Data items
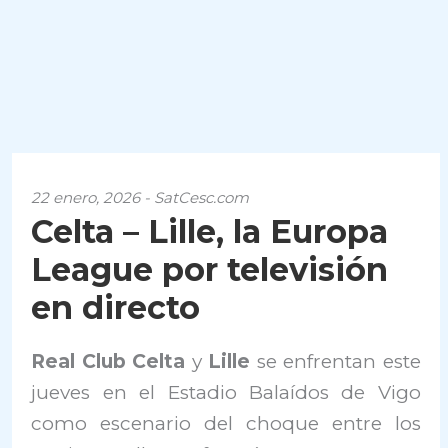
22 enero, 2026 - SatCesc.com
Celta – Lille, la Europa
League por televisión
en directo
Real Club Celta
y
Lille
se enfrentan este
jueves en el Estadio Balaídos de Vigo
como escenario del choque entre los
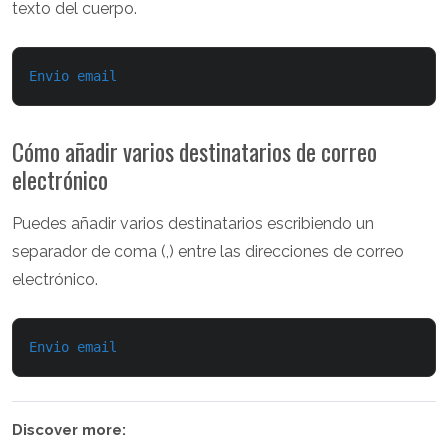
texto del cuerpo.
Envio email
Cómo añadir varios destinatarios de correo
electrónico
Puedes añadir varios destinatarios escribiendo un
separador de coma (,) entre las direcciones de correo
electrónico.
Envio email
Discover more:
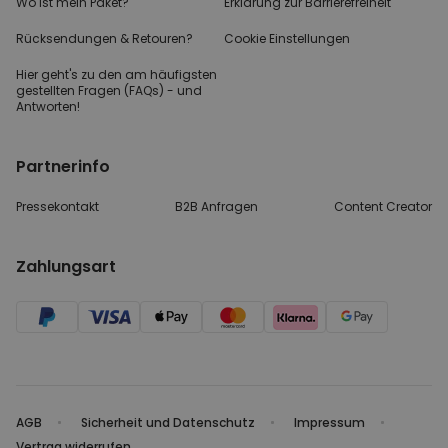
Wo ist mein Paket?
Erklärung zur Barrierefreiheit
Rücksendungen & Retouren?
Cookie Einstellungen
Hier geht's zu den
am häufigsten
gestellten
Fragen (FAQs) - und
Antworten!
Partnerinfo
Pressekontakt
B2B Anfragen
Content Creator
Zahlungsart
AGB
Sicherheit und Datenschutz
Impressum
Vertrag widerrufen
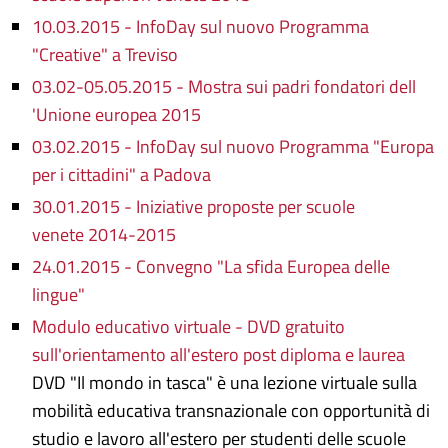
10.03.2015 - InfoDay sul nuovo Programma
"Creative" a Treviso
03.02-05.05.2015 - Mostra sui padri fondatori dell
'Unione europea 2015
03.02.2015 - InfoDay sul nuovo Programma "Europa
per i cittadini" a Padova
30.01.2015 - Iniziative proposte per scuole
venete 2014-2015
24.01.2015 - Convegno "La sfida Europea delle
lingue"
Modulo educativo virtuale - DVD gratuito
sull'orientamento all'estero post diploma e laurea
DVD "Il mondo in tasca" è una lezione virtuale sulla
mobilità educativa transnazionale con opportunità di
studio e lavoro all'estero per studenti delle scuole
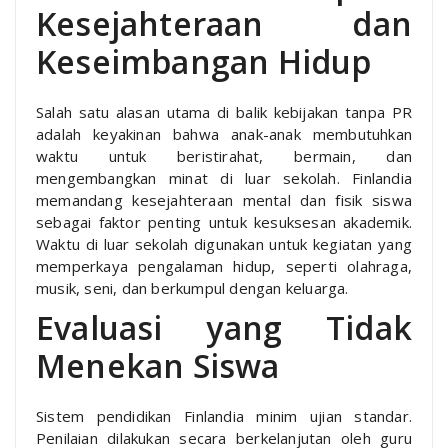
Kesejahteraan dan
Keseimbangan Hidup
Salah satu alasan utama di balik kebijakan tanpa PR
adalah keyakinan bahwa anak-anak membutuhkan
waktu untuk beristirahat, bermain, dan
mengembangkan minat di luar sekolah. Finlandia
memandang kesejahteraan mental dan fisik siswa
sebagai faktor penting untuk kesuksesan akademik.
Waktu di luar sekolah digunakan untuk kegiatan yang
memperkaya pengalaman hidup, seperti olahraga,
musik, seni, dan berkumpul dengan keluarga.
Evaluasi yang Tidak
Menekan Siswa
Sistem pendidikan Finlandia minim ujian standar.
Penilaian dilakukan secara berkelanjutan oleh guru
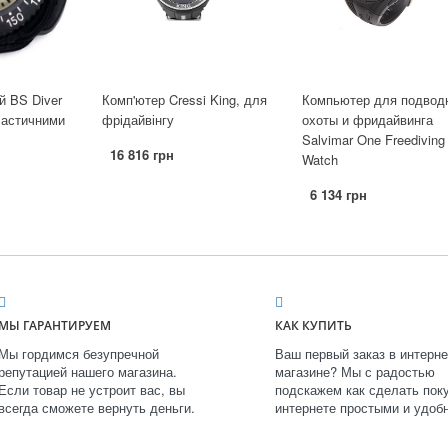
й BS Diver
Комп'ютер Cressi King, для
Компьютер для подвод
ластичними
фрідайвінгу
охоты и фридайвинга
Salvimar One Freediving
16 816 грн
Watch
6 134 грн
МЫ ГАРАНТИРУЕМ
КАК КУПИТЬ
Мы гордимся безупречной
Ваш первый заказ в интерне
репутацией нашего магазина.
магазине? Мы с радостью
Если товар не устроит вас, вы
подскажем как сделать поку
всегда сможете вернуть деньги.
интернете простыми и удоб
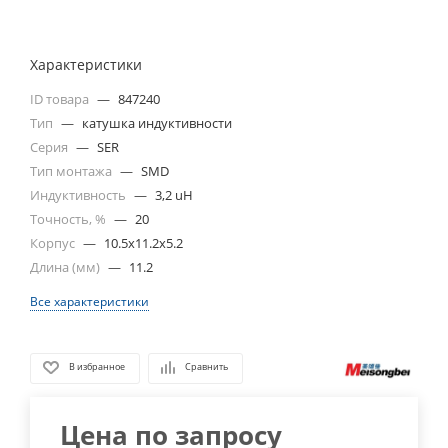
Характеристики
ID товара
—
847240
Тип
—
катушка индуктивности
Серия
—
SER
Тип монтажа
—
SMD
Индуктивность
—
3,2 uH
Точность, %
—
20
Корпус
—
10.5x11.2x5.2
Длина (мм)
—
11.2
Все характеристики
В избранное
Сравнить
Цена по запросу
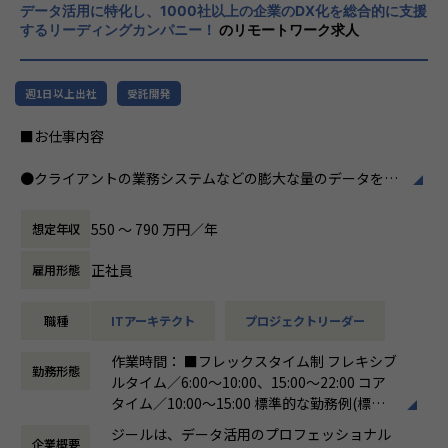
・テクニカルサポートチーム
データ活用に特化し、1000社以上の企業のDX化を総合的に支援
力、深い経験から得られた多様性のある高度
するリーディングカンパニー！
のリモートワーク求人
な分析力をハイクオリティ＆ローコストで提
◎カルチャー
供することで、企業の競争優位確保に貢献す
・2022年に新規に立ち上げたプロジェクトです
ることを私たちは使命としております。
・組織拡大へ向けてチーム化を進めています
週1日以上出社
受託開発
・幅広い年齢層や男女問わずエンジニアが活躍しており、フ
■Vision：100年企業の創造
ラットで多様性のあるチームです。
■お仕事内容
私たちはビジョンとして「100年企業の創
・Zscaler、CrowdStrike、Oktaのリセラーパートナーのた
造」を掲げて、理想企業の創造に向け、「社
め、学習トレーニングや検証環境が充実しており、技術スキ
●クライアントの業務システムなどの膨大な量のデータを蓄
員全員が燃える会社」を目指しています。理
ルを身に付けたい学習意欲の高い方は知識をつけやすい環境
積・加工・分析し、経営層の意思決定に活用する BI(Busines
想企業とは「他者貢献」を通して誰よりも発
です。
s Intelligence)を含むデータプラットフォームの導入から実
展する企業です。そして、社員全員が燃え続
550 〜 790 万円／年
想定年収
行支援までを行っています。
ける会社が「100年企業」であると信じてい
◎業務環境
ます。お客様に対する長期的な貢献を果たす
正社員
雇用形態
・自宅からのリモートワークが中心ですが、アサイン案件次
●クライアントの要望に沿ったデータプラットフォームの企
ことに最大の意義をもって事業活動に取り組
第では打合せや提案活動による客先訪問、作業フェーズでは
画、設計、実装まで、プロジェクトに一気通貫で関わって頂
んで参ります。
データーセンターやお客様拠点での夜間作業が発生する場合
職種
ITアーキテクト
プロジェクトリーダー
きます。
があります。
●主に要件定義からテストまでお任せします。開発だけでな
作業時間： ■フレックスタイム制 フレキシブ
・お客様環境とは別に、0-WAN独自の検証環境もあり、必要
く、DB、インフラ、プロジェクト管理、エンドユーザーと
勤務形態
ルタイム／6:00～10:00、15:00～22:00 コア
に応じて利用することが出来ます。
のコミュニケーション能力など、幅広い経験に基づくスキル
タイム／10:00～15:00 標準的な勤務例(標準
・チームメンバーのバックグラウンドを活かして、多様な視
アップ・キャリアアップが可能な環境です。
労働時間)／9:00～18:00
点から意見を出し、品質を高めています
●エンドユーザー様と直接やり取りをする立場であり、要件
ジールは、データ活用のプロフェッショナル
企業概要
働き方：
フレックス制（コアタイムあり）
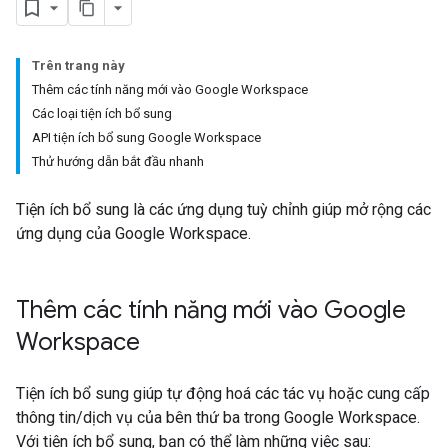
Trên trang này
Thêm các tính năng mới vào Google Workspace
Các loại tiện ích bổ sung
API tiện ích bổ sung Google Workspace
Thử hướng dẫn bắt đầu nhanh
Tiện ích bổ sung là các ứng dụng tuỳ chỉnh giúp mở rộng các
ứng dụng của Google Workspace.
Thêm các tính năng mới vào Google
Workspace
Tiện ích bổ sung giúp tự động hoá các tác vụ hoặc cung cấp
thông tin/dịch vụ của bên thứ ba trong Google Workspace.
Với tiện ích bổ sung, bạn có thể làm những việc sau:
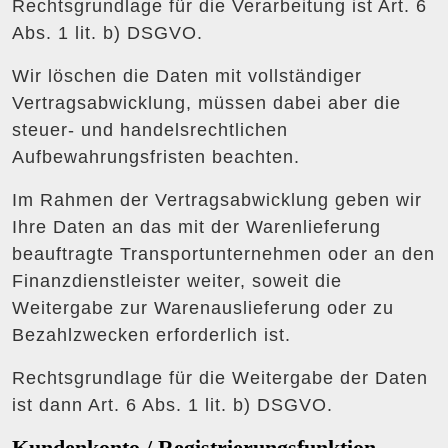
Rechtsgrundlage für die Verarbeitung ist Art. 6
Abs. 1 lit. b) DSGVO.
Wir löschen die Daten mit vollständiger
Vertragsabwicklung, müssen dabei aber die
steuer- und handelsrechtlichen
Aufbewahrungsfristen beachten.
Im Rahmen der Vertragsabwicklung geben wir
Ihre Daten an das mit der Warenlieferung
beauftragte Transportunternehmen oder an den
Finanzdienstleister weiter, soweit die
Weitergabe zur Warenauslieferung oder zu
Bezahlzwecken erforderlich ist.
Rechtsgrundlage für die Weitergabe der Daten
ist dann Art. 6 Abs. 1 lit. b) DSGVO.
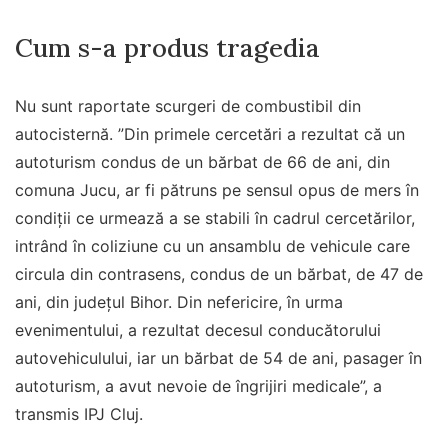
Cum s-a produs tragedia
Nu sunt raportate scurgeri de combustibil din
autocisternă. ”Din primele cercetări a rezultat că un
autoturism condus de un bărbat de 66 de ani, din
comuna Jucu, ar fi pătruns pe sensul opus de mers în
condiţii ce urmează a se stabili în cadrul cercetărilor,
intrând în coliziune cu un ansamblu de vehicule care
circula din contrasens, condus de un bărbat, de 47 de
ani, din judeţul Bihor. Din nefericire, în urma
evenimentului, a rezultat decesul conducătorului
autovehiculului, iar un bărbat de 54 de ani, pasager în
autoturism, a avut nevoie de îngrijiri medicale”, a
transmis IPJ Cluj.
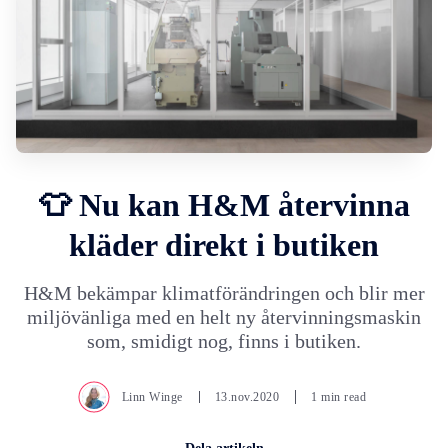
👕 Nu kan H&M återvinna
kläder direkt i butiken
H&M bekämpar klimatförändringen och blir mer
miljövänliga med en helt ny återvinningsmaskin
som, smidigt nog, finns i butiken.
Linn Winge
13.nov.2020
1 min read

### PROBLEM REQUIREMENTS
Repeat exactly the lines from the first line of the records above through the line containing "Erklärung zur Barrierefreiheit", both included. Leave out the pictures.

### FINAL ANSWER
22 enero, 2026 - SatCesc.com
Celta – Lille, la Europa
League por televisión
en directo
Real Club Celta
y
Lille
se enfrentan este
jueves en el Estadio Balaídos de Vigo
como escenario del choque entre los
texto del cuerpo.
Envio email
Cómo añadir varios destinatarios de correo
electrónico
Puedes añadir varios destinatarios escribiendo un
separador de coma (,) entre las direcciones de correo
electrónico.
Envio email
Discover more:
Wo ist mein Paket?
Erklärung zur Barrierefreiheit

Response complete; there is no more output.